ASSIGNMENT
The listing below holds a line with "BY г.Гродно" and a line with "Политика обработки файлов cookie…". Reproduce those two lines exactly, plus everything between them.

SUPPLIED RECORDS
============================================================
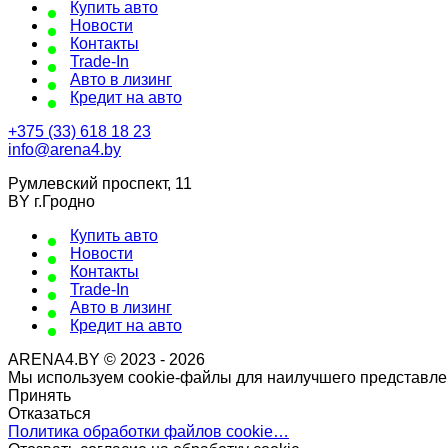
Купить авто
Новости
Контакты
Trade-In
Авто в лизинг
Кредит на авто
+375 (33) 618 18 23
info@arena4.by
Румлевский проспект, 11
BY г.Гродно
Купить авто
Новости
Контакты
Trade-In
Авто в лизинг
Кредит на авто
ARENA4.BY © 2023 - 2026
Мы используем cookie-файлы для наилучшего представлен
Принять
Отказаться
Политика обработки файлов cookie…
============================================================
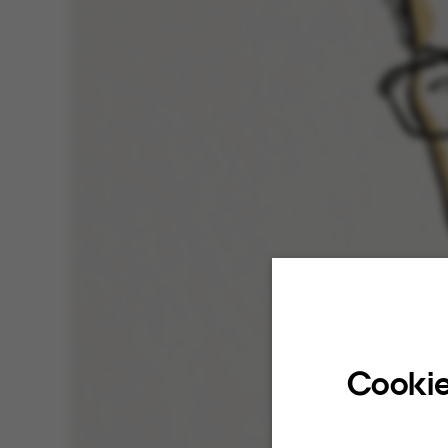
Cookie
============================================================
WRITTEN RESPONSE
BY г.Гродно
Купить авто
Новости
Контакты
Trade-In
Авто в лизинг
Кредит на авто
ARENA4.BY © 2023 - 2026
Мы используем cookie-файлы для наилучшего представлен
Принять
Отказаться
Политика обработки файлов cookie…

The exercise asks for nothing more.